In his book, Empire, Jeremy Paxman says, “Britain was undoubtedly the pre-eminent power in the world in the eighteenth century”.
One glance at the map of the world in 1789, in our TimeMap of World History, will show the Chinese Empire was much larger than the British Empire at that time. And in terms of population it would have been much larger still. Beijing was the largest city in the world, and China was almost certainly wealthier than the British Empire in terms of GDP, although this wealth was not so concentrated in one small area. In fact, according to recent studies, China was on a par with the British Empire in terms of GDP per head, let alone total GDP. Militarily the Chinese army vastly outnumbered the British, and in the eighteenth century acquitted itself well against Russian forces. It did not really have a navy to speak of, but then, what could the Royal Navy have accomplished against the huge landmass of China?

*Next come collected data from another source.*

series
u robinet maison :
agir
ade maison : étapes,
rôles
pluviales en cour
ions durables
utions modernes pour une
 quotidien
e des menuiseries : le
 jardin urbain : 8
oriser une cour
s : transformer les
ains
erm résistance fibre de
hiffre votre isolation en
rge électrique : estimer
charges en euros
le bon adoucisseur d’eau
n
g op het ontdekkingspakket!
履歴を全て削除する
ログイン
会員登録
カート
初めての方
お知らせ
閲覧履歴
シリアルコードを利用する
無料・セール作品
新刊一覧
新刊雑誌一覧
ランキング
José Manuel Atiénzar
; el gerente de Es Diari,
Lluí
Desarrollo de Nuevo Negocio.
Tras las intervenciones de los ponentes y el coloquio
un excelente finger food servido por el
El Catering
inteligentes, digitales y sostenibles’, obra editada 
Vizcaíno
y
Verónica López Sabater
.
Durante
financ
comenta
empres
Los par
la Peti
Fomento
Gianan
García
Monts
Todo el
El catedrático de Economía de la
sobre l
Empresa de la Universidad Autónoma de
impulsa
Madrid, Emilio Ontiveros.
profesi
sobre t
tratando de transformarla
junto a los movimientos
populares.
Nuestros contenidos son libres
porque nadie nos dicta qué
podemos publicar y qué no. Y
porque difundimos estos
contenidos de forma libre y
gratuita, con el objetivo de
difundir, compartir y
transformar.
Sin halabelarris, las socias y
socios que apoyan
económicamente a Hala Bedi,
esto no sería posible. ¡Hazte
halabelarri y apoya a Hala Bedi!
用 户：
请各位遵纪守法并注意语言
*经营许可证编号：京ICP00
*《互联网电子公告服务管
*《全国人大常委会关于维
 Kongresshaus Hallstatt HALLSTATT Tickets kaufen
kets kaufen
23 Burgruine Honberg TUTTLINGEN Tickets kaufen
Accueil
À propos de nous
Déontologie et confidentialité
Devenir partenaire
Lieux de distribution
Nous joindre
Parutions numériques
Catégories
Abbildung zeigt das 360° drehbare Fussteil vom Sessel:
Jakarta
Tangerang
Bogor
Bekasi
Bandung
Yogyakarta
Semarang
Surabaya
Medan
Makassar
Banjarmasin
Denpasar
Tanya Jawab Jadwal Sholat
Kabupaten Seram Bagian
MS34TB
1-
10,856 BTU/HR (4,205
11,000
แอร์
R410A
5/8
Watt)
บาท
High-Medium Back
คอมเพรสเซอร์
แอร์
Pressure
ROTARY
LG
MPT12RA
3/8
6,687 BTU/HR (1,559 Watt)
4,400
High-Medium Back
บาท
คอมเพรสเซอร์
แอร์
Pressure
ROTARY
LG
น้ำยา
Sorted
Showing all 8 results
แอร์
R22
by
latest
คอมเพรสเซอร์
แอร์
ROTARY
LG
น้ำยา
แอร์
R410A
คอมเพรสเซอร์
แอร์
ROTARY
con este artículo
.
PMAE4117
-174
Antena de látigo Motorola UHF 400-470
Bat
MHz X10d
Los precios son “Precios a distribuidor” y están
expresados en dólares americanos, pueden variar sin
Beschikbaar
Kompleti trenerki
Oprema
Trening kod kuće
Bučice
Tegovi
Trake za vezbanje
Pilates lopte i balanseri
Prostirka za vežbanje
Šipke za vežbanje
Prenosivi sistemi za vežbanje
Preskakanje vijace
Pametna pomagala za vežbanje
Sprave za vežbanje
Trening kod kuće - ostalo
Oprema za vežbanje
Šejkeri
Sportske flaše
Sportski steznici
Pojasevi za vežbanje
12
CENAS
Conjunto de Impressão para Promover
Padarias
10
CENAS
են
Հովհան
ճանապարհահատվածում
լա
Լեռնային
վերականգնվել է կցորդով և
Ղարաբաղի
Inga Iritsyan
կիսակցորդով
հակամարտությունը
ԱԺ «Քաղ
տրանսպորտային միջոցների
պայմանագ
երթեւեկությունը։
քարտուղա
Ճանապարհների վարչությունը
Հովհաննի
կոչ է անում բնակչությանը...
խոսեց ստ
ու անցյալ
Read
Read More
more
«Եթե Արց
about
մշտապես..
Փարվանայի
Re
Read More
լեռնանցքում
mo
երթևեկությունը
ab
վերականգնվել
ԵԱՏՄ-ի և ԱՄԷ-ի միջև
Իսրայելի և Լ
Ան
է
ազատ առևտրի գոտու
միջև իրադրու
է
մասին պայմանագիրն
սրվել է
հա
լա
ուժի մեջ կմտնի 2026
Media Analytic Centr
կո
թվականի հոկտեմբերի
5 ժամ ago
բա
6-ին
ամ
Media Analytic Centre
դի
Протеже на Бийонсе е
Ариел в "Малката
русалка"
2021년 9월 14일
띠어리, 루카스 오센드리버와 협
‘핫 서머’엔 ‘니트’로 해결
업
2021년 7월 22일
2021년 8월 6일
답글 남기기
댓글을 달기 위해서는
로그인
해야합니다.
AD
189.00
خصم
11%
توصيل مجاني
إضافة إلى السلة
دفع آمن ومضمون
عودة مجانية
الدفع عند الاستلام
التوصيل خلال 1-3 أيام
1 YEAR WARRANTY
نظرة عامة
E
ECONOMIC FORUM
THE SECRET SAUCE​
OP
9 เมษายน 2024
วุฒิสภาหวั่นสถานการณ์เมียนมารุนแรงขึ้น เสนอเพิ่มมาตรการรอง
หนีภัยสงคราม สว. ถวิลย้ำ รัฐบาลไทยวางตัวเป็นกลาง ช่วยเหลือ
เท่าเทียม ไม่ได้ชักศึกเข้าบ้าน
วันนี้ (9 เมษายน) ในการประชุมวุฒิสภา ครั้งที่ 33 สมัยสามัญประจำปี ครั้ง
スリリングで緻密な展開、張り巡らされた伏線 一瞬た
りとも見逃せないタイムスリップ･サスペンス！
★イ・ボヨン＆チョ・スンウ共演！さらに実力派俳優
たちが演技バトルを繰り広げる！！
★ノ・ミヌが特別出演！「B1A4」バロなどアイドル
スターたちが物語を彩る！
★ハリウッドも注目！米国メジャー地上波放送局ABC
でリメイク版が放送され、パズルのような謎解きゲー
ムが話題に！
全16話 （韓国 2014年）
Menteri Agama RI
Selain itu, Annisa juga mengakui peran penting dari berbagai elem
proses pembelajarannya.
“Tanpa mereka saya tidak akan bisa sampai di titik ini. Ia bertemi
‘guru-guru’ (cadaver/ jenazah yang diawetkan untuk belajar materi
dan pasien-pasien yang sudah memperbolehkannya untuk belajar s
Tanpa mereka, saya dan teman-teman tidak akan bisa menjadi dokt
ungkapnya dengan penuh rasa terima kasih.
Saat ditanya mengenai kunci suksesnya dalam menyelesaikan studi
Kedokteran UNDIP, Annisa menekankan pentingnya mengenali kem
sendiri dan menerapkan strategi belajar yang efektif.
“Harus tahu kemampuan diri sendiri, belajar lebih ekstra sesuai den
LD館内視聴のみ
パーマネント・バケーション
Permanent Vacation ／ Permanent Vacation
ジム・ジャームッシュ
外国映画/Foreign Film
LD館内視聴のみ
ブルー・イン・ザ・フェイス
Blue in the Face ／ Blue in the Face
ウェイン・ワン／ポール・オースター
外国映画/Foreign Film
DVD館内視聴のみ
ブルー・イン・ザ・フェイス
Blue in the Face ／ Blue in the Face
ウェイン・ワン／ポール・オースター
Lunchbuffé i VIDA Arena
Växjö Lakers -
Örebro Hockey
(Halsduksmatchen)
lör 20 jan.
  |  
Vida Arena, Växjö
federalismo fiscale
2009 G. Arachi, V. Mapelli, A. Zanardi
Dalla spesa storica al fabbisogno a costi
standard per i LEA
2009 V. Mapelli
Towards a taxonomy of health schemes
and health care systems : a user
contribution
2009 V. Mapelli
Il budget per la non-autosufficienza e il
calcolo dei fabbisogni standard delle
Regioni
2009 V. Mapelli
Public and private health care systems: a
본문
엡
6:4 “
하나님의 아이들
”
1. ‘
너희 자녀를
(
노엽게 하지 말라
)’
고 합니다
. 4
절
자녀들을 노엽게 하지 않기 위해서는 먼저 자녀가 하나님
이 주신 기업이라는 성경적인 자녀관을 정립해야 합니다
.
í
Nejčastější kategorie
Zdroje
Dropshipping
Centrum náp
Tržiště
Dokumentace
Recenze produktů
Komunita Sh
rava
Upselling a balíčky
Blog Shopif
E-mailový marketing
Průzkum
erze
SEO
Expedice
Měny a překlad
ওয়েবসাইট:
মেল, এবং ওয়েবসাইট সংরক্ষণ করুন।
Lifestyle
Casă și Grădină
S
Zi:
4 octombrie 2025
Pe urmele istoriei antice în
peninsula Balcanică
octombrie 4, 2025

This all changed in the first part of the 19th century. Imperial expansion brought most of India under British power, and Industrialization boosted both Britain’s wealth and its military power. When Britain and China clashed in the First Opium War (1839-42), it was a one-sided affair – though not without a significant land-based success for the Chinese. This episode sparked the unravelling of Chinese imperial power, which ended in the overthrow of the Qing dynasty in 1912.
But in the eighteenth century, China was undoubtedly the largest and most powerful empire in the world; and it behoves us to remember that, so far as world history is concerned, the West’s dominance has up to now only lasted a moment.